Most pundits believe that Enterprise 2.0 is the full adoption of Web 2.o by an organisation.  In the next few years, therefore, we will see:

  • Cloud technologies and better enterprise application security enable bring-your-own-device and with it the greater fragmentation of organisational information.
  • Greater transparency of organisational work through social media leaks (i.e. people advertising their work and mistakes on the internet)
  • The decomposition of many more business processes into micro-tasks (much of which can be outsourced or contracted out).
  • The improvement of distributed working practices enabled by better collaboration tools, devices and connectivity.
  • Increased pace of business through improved self-governance and, in turn, empowered by better oversight (from GRC and finance software to more pervasive CRM implementations).
  • Shorter time-to-market cycles driven by improved idea generation and organisational creativity (so called – ‘ideation’).

So, is Enterprise 2.0 the social enterprise?  Are the benefits of Enterprise 2.0 merely social?  Simply a more hectic work schedule enabled by greater ease of using mobile devices and tighter communities of practice?

McKinsey Social Enterprise

A 2010 survey by McKinsey & Company found that most executives do believe that this is the sum total of Enterprise 2.0 benefits.  Most simply believe that (i) knowledge flow and management will improve.  Many believe that (ii)  their marketing channels will be greatly improved whilst only a few believe that (iii)  revenue or margins will increase in the networked enterprise.

If this is the dawn of the new enterprise then why do so many large businesses find it difficult even to implement Microsoft SharePoint?

The most likely truth is that this is not the dawn of Enterprise 2.0.  We are probably not on the cusp of a grand new age of information work.  Our businesses are unlikely to change significantly, although the hype will be re-sold by IT vendors for some time.
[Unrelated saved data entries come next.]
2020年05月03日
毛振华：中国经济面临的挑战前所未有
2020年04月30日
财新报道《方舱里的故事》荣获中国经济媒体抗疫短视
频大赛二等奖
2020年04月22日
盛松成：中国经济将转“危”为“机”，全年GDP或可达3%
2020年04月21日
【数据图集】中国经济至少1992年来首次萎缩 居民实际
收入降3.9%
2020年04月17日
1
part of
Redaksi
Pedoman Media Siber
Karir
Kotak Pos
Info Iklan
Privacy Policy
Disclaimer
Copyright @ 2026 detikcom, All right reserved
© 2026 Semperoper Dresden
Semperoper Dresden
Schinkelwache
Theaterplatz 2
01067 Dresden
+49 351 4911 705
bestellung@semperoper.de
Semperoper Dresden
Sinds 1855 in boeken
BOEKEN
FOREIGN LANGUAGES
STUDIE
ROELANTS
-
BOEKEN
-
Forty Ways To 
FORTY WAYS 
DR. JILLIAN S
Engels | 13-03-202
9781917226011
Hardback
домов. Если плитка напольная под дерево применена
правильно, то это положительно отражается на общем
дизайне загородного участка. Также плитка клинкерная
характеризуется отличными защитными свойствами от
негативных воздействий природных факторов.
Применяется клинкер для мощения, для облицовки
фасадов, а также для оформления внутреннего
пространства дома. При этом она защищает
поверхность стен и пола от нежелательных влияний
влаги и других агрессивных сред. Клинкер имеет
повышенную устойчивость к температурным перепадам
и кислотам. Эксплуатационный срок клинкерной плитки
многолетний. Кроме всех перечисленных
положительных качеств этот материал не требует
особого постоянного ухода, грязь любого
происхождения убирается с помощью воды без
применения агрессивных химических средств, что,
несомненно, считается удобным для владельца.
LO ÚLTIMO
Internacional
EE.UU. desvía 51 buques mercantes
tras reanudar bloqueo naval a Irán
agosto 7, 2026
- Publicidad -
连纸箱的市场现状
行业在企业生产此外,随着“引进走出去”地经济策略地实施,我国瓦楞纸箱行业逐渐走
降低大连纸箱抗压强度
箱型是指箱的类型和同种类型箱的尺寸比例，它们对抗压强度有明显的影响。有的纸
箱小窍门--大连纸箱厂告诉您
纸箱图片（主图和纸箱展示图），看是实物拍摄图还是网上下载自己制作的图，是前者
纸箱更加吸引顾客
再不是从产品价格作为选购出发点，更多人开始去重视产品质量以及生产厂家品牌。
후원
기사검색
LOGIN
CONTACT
One only has to hearken back to the ’80’s to remember to cries of the ‘paperless office’ to realise the low probability of Enterprise 2.0 materialising.

Whether it will be Enterprise 2.0 is debatable but we are entering the age of  The Social Entreprise.  It has ushered in a new age of commercial culture but it will unlikely herald a paradigm shift in commercial structures.  The truth is that human networks and communities operate in parallel to corporate reality.  Networks are how humans interact  – they are not how humans are paid.  Ask anyone who has ever been through or performed a cost reduction exercise.  In short, emerging social software platforms (ESSPs) are fun and sexy but the do not currently affect operations in most businesses.  Emerging social software platforms will make a difference internally when they affect cost structures and not just when they show up in sales figures.  This means that ESSPs need to be able to track and apportion innovation; they need to actively manage workflow (not just passive engines); they need to engage dynamically in governance and highlight good corporate participation and collaboration.   Only once these elements are incorporated into scales of remuneration and talent sourcing will both the enterprise and the workers benefit.

Maybe then we can move to Enterprise 3.0.